[SOURCE EXTRACT — start]
My preferred steps in the sales process are called APPCOMM:
1. Approach — Plan carefully how to open the door (little things make a difference) and make sure you are polite to everyone, especially the receptionist. Sometimes the real influencer is not the “official buyer.” For instance, the CFO has a big say, but does way more than just logistics. Set up the meeting and cover every detail.
2. Present — This should be semi-customized, not off the rack and not so unusual that they are more fascinated with the media than the service/product you are presenting. Knowing this incredibly well is key. Build flex to expand or contract into your presentation flow. Control the presentation without being overbearing.
3. Propose — Give them something to work with that includes your features, your advantages and their benefits. Assume the doc will be shared in their organization. Set a timeline. 
4. Consult — Ask questions, shape the solution to their needs, and provide the documents necessary (contract, rates, etc). Encourage them to ask them something from the incumbent competitor that is in your favor.
[SOURCE EXTRACT — finish]
[SUPPLIED RECORDS — start]
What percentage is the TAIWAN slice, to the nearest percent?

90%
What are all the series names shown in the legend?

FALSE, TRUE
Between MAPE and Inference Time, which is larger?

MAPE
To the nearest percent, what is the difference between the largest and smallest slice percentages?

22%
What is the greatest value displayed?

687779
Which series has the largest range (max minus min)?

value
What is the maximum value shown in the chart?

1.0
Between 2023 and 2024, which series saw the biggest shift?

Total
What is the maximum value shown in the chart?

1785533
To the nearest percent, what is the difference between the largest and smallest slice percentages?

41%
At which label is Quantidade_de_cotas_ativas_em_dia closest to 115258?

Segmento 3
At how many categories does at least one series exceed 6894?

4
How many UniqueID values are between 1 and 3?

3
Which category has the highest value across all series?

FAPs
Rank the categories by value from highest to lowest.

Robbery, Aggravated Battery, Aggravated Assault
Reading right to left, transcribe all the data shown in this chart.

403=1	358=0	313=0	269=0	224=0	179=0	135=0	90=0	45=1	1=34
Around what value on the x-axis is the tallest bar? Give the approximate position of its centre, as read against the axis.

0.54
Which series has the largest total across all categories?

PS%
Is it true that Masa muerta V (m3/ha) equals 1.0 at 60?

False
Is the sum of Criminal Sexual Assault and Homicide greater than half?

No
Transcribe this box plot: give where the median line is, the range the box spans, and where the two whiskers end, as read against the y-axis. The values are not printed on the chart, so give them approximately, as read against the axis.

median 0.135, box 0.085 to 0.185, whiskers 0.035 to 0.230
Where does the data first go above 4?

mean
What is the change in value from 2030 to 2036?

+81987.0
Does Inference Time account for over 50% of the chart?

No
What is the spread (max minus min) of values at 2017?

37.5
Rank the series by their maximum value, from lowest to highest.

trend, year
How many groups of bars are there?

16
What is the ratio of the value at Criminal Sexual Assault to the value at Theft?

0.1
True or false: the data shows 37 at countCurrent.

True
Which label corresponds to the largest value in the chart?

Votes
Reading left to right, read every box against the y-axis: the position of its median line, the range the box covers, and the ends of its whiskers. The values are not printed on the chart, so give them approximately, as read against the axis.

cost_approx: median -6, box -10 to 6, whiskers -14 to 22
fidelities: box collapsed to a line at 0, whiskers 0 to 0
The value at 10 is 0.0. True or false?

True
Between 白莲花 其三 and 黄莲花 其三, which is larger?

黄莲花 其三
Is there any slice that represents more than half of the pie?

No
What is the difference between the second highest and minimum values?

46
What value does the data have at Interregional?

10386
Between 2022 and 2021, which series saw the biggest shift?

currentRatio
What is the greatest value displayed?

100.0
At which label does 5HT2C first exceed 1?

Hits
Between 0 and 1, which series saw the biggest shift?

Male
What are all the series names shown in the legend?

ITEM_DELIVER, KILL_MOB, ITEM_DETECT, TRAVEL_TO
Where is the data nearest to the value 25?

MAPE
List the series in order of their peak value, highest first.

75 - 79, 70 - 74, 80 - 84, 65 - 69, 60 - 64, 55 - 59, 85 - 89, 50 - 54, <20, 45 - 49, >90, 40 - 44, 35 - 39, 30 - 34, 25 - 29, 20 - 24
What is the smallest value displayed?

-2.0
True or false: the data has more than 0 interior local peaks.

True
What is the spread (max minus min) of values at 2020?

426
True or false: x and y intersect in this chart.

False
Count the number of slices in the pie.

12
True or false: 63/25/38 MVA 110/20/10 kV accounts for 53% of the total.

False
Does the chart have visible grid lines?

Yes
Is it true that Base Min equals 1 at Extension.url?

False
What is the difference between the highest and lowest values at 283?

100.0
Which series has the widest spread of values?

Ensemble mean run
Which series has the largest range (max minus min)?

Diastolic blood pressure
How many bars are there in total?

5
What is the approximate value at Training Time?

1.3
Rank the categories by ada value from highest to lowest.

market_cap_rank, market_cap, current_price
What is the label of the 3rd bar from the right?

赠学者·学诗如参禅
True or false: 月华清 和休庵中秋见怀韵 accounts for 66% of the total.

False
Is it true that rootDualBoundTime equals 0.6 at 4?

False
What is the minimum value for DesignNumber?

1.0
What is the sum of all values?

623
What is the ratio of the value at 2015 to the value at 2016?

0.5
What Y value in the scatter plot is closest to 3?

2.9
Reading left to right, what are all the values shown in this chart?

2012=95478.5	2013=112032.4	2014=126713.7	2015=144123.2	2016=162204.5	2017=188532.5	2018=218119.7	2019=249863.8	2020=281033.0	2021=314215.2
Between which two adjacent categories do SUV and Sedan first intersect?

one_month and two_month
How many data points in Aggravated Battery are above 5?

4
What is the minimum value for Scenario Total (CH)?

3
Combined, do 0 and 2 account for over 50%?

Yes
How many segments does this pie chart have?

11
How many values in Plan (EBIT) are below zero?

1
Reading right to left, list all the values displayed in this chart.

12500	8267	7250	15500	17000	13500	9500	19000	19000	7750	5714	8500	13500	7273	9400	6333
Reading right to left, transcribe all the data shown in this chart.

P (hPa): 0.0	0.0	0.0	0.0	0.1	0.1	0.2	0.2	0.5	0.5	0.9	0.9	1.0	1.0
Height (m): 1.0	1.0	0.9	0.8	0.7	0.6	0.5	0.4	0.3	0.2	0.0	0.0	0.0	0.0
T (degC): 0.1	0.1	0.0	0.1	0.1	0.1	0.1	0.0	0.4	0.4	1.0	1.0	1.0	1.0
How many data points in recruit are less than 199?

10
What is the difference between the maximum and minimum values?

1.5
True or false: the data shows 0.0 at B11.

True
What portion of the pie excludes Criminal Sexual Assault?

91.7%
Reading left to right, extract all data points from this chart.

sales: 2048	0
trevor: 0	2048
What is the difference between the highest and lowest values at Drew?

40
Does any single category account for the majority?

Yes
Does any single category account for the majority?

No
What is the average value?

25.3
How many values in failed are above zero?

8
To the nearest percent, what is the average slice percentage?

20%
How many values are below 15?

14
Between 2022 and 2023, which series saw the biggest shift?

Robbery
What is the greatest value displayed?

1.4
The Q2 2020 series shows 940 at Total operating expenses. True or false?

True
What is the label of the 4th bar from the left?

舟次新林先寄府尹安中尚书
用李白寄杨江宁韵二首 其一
[SUPPLIED RECORDS — finish]
▶ WORK INSTRUCTIONS:
• A. In the sales process text, edit the passage from "3. Propose —" to "in your favor." so that "timeline" becomes "schedule".
• B. Translate this sentence from the sales process text into Spanish: "Assume the doc will be shared in their organization."
• C. Carry on the sales process text from the point where it stops.

▶ ANSWERS TO THE TASKS:
• A.
3. Propose — Give them something to work with that includes your features, your advantages and their benefits. Assume the doc will be shared in their organization. Set a schedule. 
4. Consult — Ask questions, shape the solution to their needs, and provide the documents necessary (contract, rates, etc). Encourage them to ask them something from the incumbent competitor that is in your favor.

• B. Suponga que el documento se compartirá en su organización.

• C.
5. Objections — Anticipate these with strong data and logic to overcome. If you don’t hear an objection, you will not land the deal. This is where price comes in; if you are the highest price spread, justify why they need the best.
6. Motivate — Essentially means to close, now, not next week. Gain their agreement in the form of their signature. 
7. Manage — This is the process to move the deal quickly forward. Involve invoicing, IT, their sales exec, marketing and every other department necessary at the client to get this moving forward with minimal friction

APPCOMM works extremely well for small business, large corporations, products, services, solutions, high or low price, new or industry legends and to every targeted department. It is “The Process,” stick with it, refine it, but don’t add or subtract any steps.
Honestly, it is easy to lull yourself into thinking you have seen it all. After thirty-plus years, I thought I had heard every single way to sell a mega deal and then I realized that what Google has done in Austin is stunning. Never mind that they have one competitor with one hundred years of entrenched service literally hanging from every telephone pole named AT&T. Google introduced Google Fiber, which provides basic internet for free, and for a price they provide a full gigabit for web and tv. The governor of Texas, mayor and every other politician in sight have now compared it with the breakthrough of providing electricity to rural America.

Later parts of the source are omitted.